**Task directions:** Please reproduce, exactly as given, the lines running from the start of the data to the line containing "Commercial/acre | 2,857.00 |", inclusive, and omit the pictures.
─── Material provided
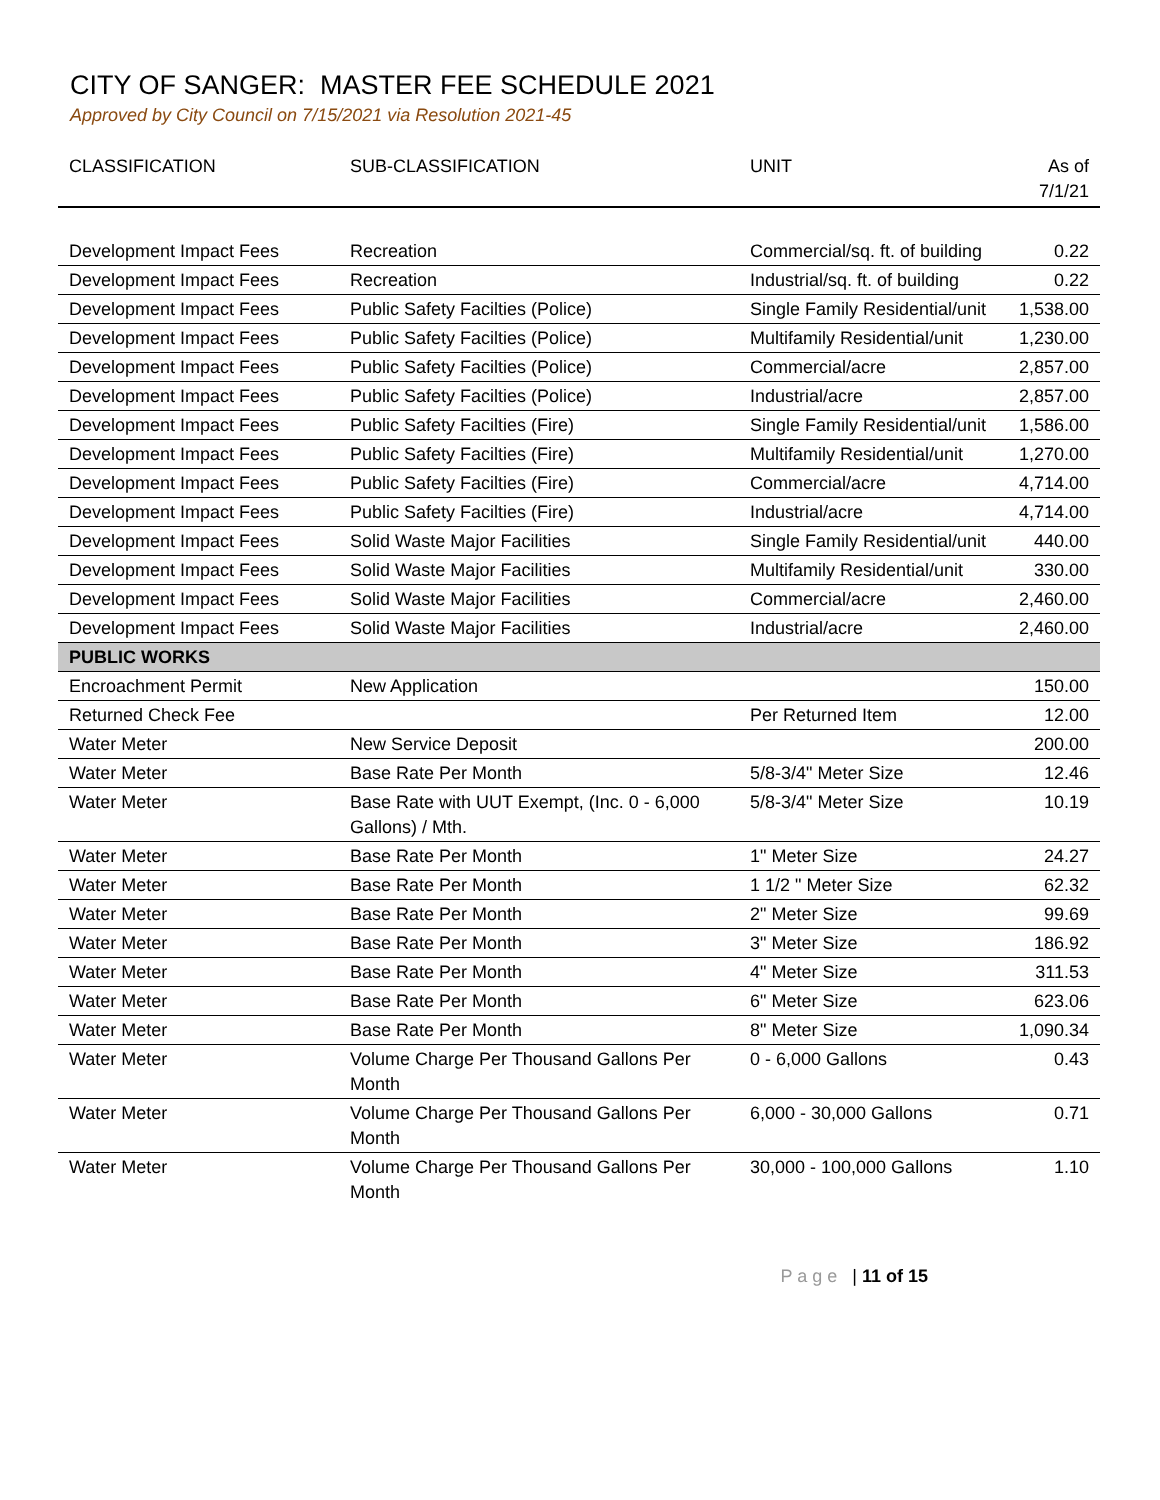CITY OF SANGER: MASTER FEE SCHEDULE 2021
Approved by City Council on 7/15/2021 via Resolution 2021-45
| CLASSIFICATION | SUB-CLASSIFICATION | UNIT | As of 7/1/21 |
| --- | --- | --- | --- |
| Development Impact Fees | Recreation | Commercial/sq. ft. of building | 0.22 |
| Development Impact Fees | Recreation | Industrial/sq. ft. of building | 0.22 |
| Development Impact Fees | Public Safety Facilties (Police) | Single Family Residential/unit | 1,538.00 |
| Development Impact Fees | Public Safety Facilties (Police) | Multifamily Residential/unit | 1,230.00 |
| Development Impact Fees | Public Safety Facilties (Police) | Commercial/acre | 2,857.00 |
| Development Impact Fees | Public Safety Facilties (Police) | Industrial/acre | 2,857.00 |
| Development Impact Fees | Public Safety Facilties (Fire) | Single Family Residential/unit | 1,586.00 |
| Development Impact Fees | Public Safety Facilties (Fire) | Multifamily Residential/unit | 1,270.00 |
| Development Impact Fees | Public Safety Facilties (Fire) | Commercial/acre | 4,714.00 |
| Development Impact Fees | Public Safety Facilties (Fire) | Industrial/acre | 4,714.00 |
| Development Impact Fees | Solid Waste Major Facilities | Single Family Residential/unit | 440.00 |
| Development Impact Fees | Solid Waste Major Facilities | Multifamily Residential/unit | 330.00 |
| Development Impact Fees | Solid Waste Major Facilities | Commercial/acre | 2,460.00 |
| Development Impact Fees | Solid Waste Major Facilities | Industrial/acre | 2,460.00 |
| PUBLIC WORKS | | | |
| Encroachment Permit | New Application | | 150.00 |
| Returned Check Fee | | Per Returned Item | 12.00 |
| Water Meter | New Service Deposit | | 200.00 |
| Water Meter | Base Rate Per Month | 5/8-3/4" Meter Size | 12.46 |
| Water Meter | Base Rate with UUT Exempt, (Inc. 0 - 6,000 Gallons) / Mth. | 5/8-3/4" Meter Size | 10.19 |
| Water Meter | Base Rate Per Month | 1" Meter Size | 24.27 |
| Water Meter | Base Rate Per Month | 1 1/2 " Meter Size | 62.32 |
| Water Meter | Base Rate Per Month | 2" Meter Size | 99.69 |
| Water Meter | Base Rate Per Month | 3" Meter Size | 186.92 |
| Water Meter | Base Rate Per Month | 4" Meter Size | 311.53 |
| Water Meter | Base Rate Per Month | 6" Meter Size | 623.06 |
| Water Meter | Base Rate Per Month | 8" Meter Size | 1,090.34 |
| Water Meter | Volume Charge Per Thousand Gallons Per Month | 0 - 6,000 Gallons | 0.43 |
| Water Meter | Volume Charge Per Thousand Gallons Per Month | 6,000 - 30,000 Gallons | 0.71 |
| Water Meter | Volume Charge Per Thousand Gallons Per Month | 30,000 - 100,000 Gallons | 1.10 |
P a g e | 11 of 15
──────
**Result of the task:**
CITY OF SANGER: MASTER FEE SCHEDULE 2021
Approved by City Council on 7/15/2021 via Resolution 2021-45
| CLASSIFICATION | SUB-CLASSIFICATION | UNIT | As of 7/1/21 |
| --- | --- | --- | --- |
| Development Impact Fees | Recreation | Commercial/sq. ft. of building | 0.22 |
| Development Impact Fees | Recreation | Industrial/sq. ft. of building | 0.22 |
| Development Impact Fees | Public Safety Facilties (Police) | Single Family Residential/unit | 1,538.00 |
| Development Impact Fees | Public Safety Facilties (Police) | Multifamily Residential/unit | 1,230.00 |
| Development Impact Fees | Public Safety Facilties (Police) | Commercial/acre | 2,857.00 |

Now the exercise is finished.